Consider the story of Vioxx, a highly lucrative anti-pain medication marketed by Merck to the elderly as a substitute for simple aspirin. After years of very profitable Vioxx sales, an FDA researcher published a study demonstrating that the drug greatly increased the risk of fatal strokes and heart attacks and had probably already caused tens of thousands of premature American deaths. Vioxx was immediately pulled from the market, but Merck eventually settled the resulting lawsuits for relatively small penalties, despite direct evidence the company had long been aware of the drug’s deadly nature. Our national media, which had earned hundreds of millions of dollars in advertising revenue from Vioxx marketing, provided no sustained coverage and the scandal was soon forgotten. Furthermore, the press never investigated the dramatic upward and downward shifts in the mortality rates of elderly Americans that so closely tracked the introduction and recall of Vioxx; as I pointed out in a 2012 article, these indicated that the likely death toll had actually been several times greater than the FDA estimate. Vast numbers Americans died, no one was punished, and almost everyone has now forgotten.

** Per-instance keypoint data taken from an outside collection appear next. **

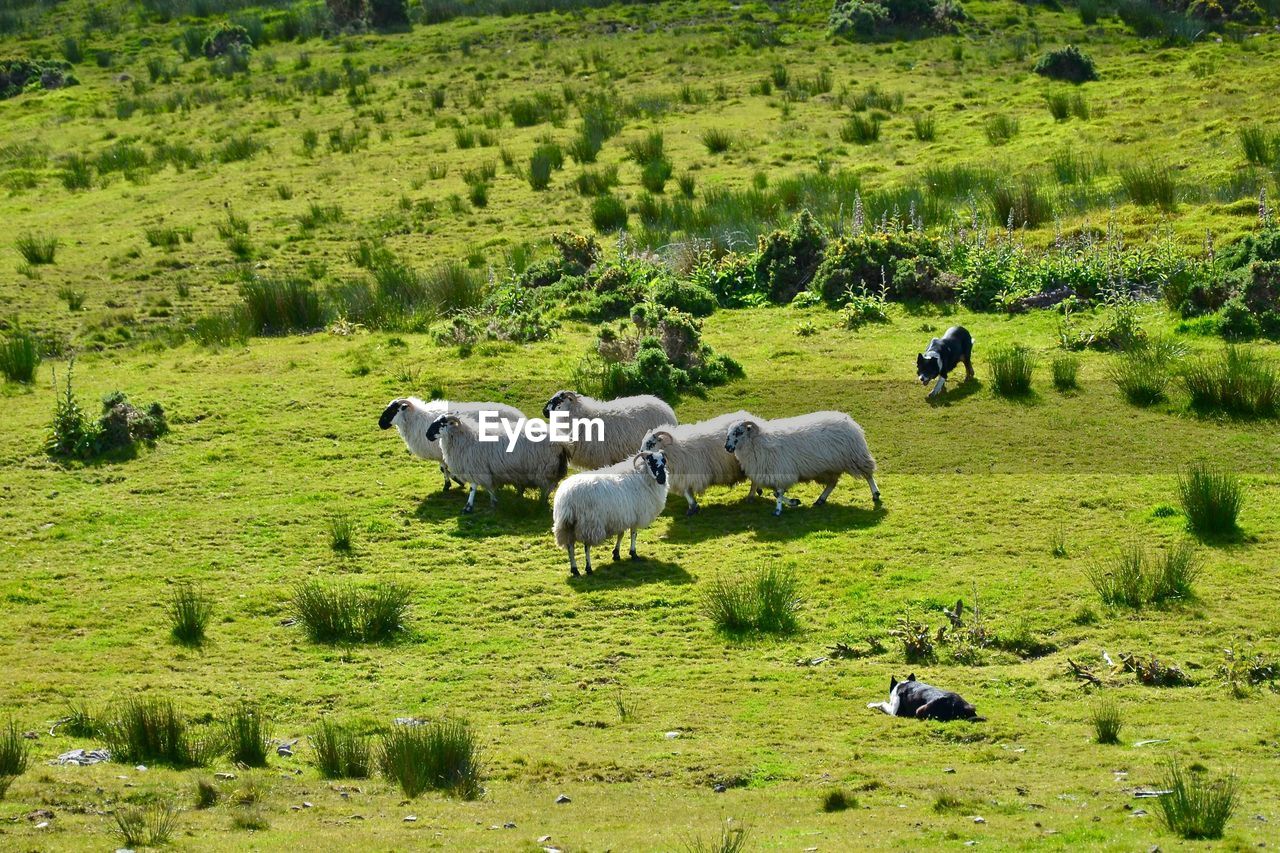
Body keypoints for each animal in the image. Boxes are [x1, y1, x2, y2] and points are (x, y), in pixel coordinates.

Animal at [373, 394, 524, 489]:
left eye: (393, 410)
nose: (380, 424)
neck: (414, 419)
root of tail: (520, 415)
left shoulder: (443, 451)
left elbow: (443, 469)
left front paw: (452, 482)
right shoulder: (442, 452)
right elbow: (443, 468)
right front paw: (455, 481)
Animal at [721, 409, 880, 514]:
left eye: (739, 432)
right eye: (728, 433)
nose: (727, 447)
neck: (757, 441)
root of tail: (847, 419)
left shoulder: (781, 471)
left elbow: (778, 493)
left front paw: (779, 510)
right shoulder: (772, 474)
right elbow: (776, 493)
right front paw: (793, 502)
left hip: (856, 456)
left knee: (868, 475)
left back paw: (875, 494)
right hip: (830, 467)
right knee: (832, 483)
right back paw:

Or take the strange case of Bernard Kerik, New York Mayor Rudolph Giuliani’s police commissioner during 9/11, later nominated by President Bush to be America’s first director of national intelligence, a newly established position intended to oversee all of our various national-security and intelligence agencies. His appointment seemed likely to sail through the Republican-controlled Senate until derailed by accusations he had employed an undocumented nanny. With his political rise having been blocked, the national media suddenly revealed his long history of association with organized-crime figures, an indictment quickly followed, and he is currently still serving his federal prison sentence for conspiracy and fraud. So America came within a hairbreadth of placing its entire national-security apparatus under the authority of a high-school dropout connected with organized crime, and today almost no Americans seem aware of that fact.